Every bill creates winners and losers. Here's who stands to gain and who bears the cost.

Who Benefits

  • Owner‑occupant homebuyers competing in markets where institutional bidders had been active — less institutional competition could improve buyer access and reduce bid pressure in certain local markets.
  • Municipalities and local housing programs aiming to increase owner occupancy or affordable‑housing conversions — asset sales could create opportunities for targeted acquisitions and preservation programs.
  • Smaller, non‑covered landlords and individual investors who can re‑enter acquisition pipelines disfavored by large institutional players, improving their market share and purchase prospects.
  • Neighborhoods with a high concentration of institutional ownership that seek greater owner‑occupancy or diversified ownership structures may receive more offers from diverse buyers as portfolios liquidate.

Who Bears the Cost

  • Large private funds, REITs, and registered investment companies with SFR portfolios — they must change acquisition strategies, divest existing stock on a statutory timeline, and absorb transaction, tax, and potential sale‑price impacts.
  • Fund investors (limited partners and mutual fund shareholders) who could experience realized losses or changes in yield and return profiles as managers sell illiquid assets into a constrained market.
  • Property management firms, servicers, and vendors that derive revenue from institutional portfolios will face reduced contract volumes and short‑term workload volatility as portfolios are wound down.
  • Regulators and courts, which will need to resolve definitional disagreements and oversee compliance absent clear statutory enforcement provisions, potentially stretching enforcement resources.

Key Issues

The Core Tension

The central dilemma is straightforward: the bill aims to restore purchasing opportunities to individual homebuyers by curbing institutional acquisitions, but in doing so it risks reducing professionally managed rental capacity and creating market distortions from forced, time‑bound divestitures; policymakers must weigh expanded owner‑occupancy against potential reductions in rental stability, maintenance standards, and capital availability for housing investment.
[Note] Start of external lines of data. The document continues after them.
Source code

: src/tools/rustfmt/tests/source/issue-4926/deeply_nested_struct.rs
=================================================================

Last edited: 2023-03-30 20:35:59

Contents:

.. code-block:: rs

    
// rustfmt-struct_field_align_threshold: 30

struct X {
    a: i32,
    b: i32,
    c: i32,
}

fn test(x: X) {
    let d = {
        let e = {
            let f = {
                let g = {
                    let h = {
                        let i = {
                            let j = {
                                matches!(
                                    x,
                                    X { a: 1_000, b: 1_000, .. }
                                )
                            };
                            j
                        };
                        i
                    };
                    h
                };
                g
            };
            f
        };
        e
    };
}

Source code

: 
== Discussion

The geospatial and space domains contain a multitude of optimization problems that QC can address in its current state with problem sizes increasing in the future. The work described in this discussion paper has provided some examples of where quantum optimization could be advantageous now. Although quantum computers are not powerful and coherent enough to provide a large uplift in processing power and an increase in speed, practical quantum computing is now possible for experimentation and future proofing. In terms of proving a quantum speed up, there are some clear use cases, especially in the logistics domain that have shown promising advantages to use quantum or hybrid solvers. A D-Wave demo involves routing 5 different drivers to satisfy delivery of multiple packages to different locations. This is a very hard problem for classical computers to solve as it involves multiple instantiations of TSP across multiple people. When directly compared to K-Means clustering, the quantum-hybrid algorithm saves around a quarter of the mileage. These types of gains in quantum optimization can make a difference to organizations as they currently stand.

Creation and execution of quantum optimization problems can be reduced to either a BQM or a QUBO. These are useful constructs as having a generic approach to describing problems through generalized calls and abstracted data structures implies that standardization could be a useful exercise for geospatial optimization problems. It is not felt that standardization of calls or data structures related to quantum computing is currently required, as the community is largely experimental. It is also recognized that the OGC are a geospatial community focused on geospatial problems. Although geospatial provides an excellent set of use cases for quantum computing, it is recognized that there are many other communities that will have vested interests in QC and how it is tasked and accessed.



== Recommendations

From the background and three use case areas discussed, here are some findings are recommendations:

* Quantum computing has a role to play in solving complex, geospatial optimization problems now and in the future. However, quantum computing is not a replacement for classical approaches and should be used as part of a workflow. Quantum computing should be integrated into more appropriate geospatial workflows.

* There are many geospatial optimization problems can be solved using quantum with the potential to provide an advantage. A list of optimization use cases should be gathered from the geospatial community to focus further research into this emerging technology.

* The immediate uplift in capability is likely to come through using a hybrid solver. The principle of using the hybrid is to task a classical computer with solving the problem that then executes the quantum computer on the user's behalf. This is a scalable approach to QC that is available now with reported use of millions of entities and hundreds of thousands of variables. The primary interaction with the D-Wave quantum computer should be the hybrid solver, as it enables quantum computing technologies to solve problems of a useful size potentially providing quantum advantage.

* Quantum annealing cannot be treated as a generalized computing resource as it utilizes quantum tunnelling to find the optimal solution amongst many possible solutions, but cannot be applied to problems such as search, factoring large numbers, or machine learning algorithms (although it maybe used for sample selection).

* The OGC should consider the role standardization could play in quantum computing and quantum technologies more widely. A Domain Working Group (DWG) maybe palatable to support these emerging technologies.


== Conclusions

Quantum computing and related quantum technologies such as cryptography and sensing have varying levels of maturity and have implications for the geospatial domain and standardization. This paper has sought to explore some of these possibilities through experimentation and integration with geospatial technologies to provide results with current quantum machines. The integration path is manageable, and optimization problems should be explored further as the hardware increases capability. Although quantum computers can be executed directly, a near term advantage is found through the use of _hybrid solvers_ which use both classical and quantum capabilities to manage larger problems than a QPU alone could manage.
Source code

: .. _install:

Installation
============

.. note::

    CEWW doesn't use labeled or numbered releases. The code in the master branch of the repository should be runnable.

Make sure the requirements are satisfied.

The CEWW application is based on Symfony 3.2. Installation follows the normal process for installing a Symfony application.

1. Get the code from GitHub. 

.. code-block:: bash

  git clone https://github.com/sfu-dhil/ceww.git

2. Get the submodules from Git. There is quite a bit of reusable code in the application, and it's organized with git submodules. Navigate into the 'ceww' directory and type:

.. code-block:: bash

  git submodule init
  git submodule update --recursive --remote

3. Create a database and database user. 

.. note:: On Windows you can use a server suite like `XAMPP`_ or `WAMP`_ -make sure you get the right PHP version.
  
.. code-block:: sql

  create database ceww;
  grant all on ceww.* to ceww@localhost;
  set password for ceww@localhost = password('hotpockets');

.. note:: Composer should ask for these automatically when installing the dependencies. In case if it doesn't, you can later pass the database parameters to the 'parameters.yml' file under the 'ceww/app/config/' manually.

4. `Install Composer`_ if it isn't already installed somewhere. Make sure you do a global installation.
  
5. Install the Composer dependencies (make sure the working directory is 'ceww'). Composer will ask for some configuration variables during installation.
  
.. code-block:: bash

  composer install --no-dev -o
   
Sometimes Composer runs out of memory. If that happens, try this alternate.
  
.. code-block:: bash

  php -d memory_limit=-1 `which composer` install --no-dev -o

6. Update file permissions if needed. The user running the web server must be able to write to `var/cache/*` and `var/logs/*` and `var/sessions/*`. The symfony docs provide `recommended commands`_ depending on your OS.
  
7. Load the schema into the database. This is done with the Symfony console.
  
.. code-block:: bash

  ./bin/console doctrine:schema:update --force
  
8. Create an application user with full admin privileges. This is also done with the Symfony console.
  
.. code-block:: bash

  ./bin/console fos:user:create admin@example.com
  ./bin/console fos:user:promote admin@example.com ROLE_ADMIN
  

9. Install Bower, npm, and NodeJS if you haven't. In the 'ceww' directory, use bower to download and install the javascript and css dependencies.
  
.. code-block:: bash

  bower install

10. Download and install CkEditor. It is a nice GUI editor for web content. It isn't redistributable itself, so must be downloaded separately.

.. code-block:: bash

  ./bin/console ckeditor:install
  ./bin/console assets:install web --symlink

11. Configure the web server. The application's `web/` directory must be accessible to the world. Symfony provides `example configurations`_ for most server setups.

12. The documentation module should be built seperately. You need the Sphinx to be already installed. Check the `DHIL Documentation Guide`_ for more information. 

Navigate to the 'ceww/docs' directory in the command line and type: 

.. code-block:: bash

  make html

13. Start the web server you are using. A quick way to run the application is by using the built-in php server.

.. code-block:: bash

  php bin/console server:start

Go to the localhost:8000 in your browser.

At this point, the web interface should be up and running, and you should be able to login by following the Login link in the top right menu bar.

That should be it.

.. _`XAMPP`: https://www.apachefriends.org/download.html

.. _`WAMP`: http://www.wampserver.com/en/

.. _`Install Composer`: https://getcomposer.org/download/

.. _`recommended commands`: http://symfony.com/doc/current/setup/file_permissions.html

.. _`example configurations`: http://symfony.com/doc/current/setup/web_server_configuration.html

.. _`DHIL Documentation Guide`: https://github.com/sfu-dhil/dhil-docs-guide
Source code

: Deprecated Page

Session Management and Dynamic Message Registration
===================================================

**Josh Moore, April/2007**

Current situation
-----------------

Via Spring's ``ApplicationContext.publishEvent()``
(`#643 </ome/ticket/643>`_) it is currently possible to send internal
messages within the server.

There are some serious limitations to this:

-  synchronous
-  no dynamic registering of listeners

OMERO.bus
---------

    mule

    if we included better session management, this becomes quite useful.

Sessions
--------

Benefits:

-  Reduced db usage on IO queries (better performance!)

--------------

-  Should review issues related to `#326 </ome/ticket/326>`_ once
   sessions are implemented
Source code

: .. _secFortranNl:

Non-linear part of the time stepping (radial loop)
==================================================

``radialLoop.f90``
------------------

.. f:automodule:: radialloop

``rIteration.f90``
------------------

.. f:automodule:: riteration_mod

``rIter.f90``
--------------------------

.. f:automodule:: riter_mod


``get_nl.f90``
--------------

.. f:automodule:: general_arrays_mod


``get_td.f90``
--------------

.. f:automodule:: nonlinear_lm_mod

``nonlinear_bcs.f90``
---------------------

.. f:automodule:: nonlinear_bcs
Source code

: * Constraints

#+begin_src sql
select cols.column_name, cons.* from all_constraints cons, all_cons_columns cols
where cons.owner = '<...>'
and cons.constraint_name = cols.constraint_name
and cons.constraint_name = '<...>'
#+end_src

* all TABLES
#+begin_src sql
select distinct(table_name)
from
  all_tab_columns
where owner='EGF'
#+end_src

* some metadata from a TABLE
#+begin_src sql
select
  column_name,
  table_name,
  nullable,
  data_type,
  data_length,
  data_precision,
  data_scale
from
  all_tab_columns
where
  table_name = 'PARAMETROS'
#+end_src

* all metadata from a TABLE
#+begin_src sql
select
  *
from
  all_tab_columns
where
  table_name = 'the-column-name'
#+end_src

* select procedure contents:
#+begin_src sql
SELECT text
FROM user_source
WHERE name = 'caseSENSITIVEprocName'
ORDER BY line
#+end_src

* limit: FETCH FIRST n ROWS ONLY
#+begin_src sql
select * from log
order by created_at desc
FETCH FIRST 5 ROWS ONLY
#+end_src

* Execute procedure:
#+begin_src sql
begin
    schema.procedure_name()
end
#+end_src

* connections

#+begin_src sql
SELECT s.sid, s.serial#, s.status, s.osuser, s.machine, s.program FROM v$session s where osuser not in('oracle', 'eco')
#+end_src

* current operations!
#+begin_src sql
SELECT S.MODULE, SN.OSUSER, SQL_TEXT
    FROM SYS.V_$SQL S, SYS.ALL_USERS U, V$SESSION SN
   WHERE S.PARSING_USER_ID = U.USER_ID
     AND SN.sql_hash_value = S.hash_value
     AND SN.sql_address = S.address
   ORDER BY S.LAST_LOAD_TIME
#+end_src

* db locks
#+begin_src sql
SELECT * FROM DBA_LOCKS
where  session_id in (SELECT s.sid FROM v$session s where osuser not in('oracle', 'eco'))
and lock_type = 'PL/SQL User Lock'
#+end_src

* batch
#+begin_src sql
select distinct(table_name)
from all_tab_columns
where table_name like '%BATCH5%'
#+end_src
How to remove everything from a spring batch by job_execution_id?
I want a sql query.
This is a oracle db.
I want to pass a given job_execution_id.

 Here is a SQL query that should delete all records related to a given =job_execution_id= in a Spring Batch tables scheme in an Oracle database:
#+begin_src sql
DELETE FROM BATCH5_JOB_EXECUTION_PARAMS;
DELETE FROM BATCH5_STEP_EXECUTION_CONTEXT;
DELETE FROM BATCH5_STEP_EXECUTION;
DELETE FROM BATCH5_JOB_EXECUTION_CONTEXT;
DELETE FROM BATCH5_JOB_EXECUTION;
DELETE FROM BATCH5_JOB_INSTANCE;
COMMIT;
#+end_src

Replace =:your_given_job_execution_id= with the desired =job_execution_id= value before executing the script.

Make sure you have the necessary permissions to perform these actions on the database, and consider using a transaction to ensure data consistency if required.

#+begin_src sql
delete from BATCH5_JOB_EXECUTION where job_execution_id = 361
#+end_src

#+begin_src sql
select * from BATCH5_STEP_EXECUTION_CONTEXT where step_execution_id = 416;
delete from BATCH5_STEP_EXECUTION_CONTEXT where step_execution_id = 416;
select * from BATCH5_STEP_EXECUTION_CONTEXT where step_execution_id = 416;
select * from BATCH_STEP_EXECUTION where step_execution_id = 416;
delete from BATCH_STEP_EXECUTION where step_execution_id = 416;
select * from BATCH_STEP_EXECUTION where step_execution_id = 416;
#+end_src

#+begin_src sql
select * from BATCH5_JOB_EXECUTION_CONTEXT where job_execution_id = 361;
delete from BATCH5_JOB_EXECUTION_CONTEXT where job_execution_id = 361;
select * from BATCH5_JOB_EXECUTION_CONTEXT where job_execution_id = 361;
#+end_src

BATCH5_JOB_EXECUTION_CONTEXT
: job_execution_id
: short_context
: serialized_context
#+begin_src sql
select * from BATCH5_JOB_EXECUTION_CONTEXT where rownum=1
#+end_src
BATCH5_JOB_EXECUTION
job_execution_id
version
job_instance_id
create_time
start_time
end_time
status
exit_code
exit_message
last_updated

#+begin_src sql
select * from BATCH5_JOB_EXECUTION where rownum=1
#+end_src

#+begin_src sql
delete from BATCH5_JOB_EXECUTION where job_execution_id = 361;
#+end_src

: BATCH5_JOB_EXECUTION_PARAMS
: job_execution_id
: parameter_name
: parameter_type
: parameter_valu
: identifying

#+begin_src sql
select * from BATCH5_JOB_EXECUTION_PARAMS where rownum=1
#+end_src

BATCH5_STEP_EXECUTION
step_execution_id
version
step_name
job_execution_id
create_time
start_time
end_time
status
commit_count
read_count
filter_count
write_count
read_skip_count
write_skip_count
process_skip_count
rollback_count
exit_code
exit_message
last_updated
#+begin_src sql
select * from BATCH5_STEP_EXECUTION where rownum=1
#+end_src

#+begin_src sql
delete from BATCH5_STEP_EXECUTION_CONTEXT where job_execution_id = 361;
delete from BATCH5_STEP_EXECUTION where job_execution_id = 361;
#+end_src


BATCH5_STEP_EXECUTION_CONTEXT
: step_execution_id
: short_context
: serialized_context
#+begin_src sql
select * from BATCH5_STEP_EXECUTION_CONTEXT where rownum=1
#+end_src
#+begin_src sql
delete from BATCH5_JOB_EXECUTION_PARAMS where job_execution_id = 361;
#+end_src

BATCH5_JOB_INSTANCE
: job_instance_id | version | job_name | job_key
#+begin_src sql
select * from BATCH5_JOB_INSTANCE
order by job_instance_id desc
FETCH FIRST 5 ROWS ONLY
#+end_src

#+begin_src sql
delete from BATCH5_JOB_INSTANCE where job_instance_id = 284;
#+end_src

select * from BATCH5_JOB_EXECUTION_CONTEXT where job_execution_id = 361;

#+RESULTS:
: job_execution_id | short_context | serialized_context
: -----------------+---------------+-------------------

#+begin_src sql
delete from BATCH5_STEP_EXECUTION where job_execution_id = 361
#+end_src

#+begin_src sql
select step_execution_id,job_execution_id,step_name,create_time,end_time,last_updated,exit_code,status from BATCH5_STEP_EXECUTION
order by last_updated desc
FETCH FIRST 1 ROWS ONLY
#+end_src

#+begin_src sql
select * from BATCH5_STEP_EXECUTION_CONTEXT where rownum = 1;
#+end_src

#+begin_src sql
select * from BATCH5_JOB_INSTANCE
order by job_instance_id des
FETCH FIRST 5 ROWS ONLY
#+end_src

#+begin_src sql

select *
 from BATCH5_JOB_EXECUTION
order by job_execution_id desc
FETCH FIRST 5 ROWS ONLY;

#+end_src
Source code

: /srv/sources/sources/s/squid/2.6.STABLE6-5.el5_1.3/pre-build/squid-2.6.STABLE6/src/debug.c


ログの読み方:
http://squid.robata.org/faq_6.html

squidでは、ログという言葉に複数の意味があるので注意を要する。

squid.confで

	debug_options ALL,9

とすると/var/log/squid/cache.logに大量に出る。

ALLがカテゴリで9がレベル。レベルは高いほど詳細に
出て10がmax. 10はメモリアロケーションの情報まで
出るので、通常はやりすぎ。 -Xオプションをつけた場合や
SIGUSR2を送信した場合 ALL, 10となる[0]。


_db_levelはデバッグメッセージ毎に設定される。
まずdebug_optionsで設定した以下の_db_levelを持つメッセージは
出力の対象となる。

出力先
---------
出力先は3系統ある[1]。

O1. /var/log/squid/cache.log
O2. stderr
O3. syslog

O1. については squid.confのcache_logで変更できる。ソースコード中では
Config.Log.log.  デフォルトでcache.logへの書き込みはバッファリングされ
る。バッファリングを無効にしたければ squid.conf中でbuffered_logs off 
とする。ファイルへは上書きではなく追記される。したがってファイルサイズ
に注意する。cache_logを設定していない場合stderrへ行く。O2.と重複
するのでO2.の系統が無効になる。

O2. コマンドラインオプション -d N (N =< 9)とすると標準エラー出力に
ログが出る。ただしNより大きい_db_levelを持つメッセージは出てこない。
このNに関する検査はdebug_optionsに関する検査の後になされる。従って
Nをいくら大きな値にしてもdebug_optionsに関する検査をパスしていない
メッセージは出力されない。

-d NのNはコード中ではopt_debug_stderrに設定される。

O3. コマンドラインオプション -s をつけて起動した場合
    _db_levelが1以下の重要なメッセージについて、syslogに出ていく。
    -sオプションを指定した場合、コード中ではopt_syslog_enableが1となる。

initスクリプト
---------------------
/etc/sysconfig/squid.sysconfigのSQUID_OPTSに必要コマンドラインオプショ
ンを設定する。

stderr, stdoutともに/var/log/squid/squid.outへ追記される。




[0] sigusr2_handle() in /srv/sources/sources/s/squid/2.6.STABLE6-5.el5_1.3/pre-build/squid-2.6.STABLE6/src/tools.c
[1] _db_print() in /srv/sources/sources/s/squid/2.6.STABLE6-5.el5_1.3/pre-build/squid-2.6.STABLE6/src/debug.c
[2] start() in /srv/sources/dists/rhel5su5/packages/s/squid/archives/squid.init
The bill solves one problem—restricting direct institutional purchases—while leaving multiple practical questions unresolved. It does not set out an enforcement mechanism or penalties; it embeds the rule in the Investment Company Act, which implies SEC oversight but does not prescribe inspection, fines, or private causes of action.

That omission creates a near‑term legal grey zone: covered funds might await regulatory rules before changing behavior, or conversely funds may act quickly to realign portfolios ahead of guidance, producing disorderly sales.

Definitions and measurement choices are consequential but underspecified. The $500 million asset threshold is meaningful only once regulators define the measurement method (consolidated assets, affiliates, or fund‑level AUM), and the statute’s treatment of affiliate purchases, joint ventures, and third‑party acquisitions is unclear.

The purchase ban targets purchases by the covered fund, while the divestment clause reaches holdings through parents and subsidiaries; this asymmetry invites structural arbitrate — for example, reorganizing ownership into vehicles that sit outside the statutory definition or increasing the use of brokers, developers, and third‑party buyers to execute acquisitions on behalf of affiliates.

Market responses could also produce unintended effects. Firms excluded from the prohibition may scale up buying, pushing competition toward buyers below the statute’s thresholds; funds may shift to multi‑family, build‑to‑rent, or condominium conversions to preserve residential exposure; or they may sell portfolios quickly, lowering sale prices and affecting local tax revenue and housing stability.

Policymakers will need to reconcile the goal of reducing institutional competition with the risk of shrinking professionally managed rental supply and the liquidity role institutional capital plays in some housing markets.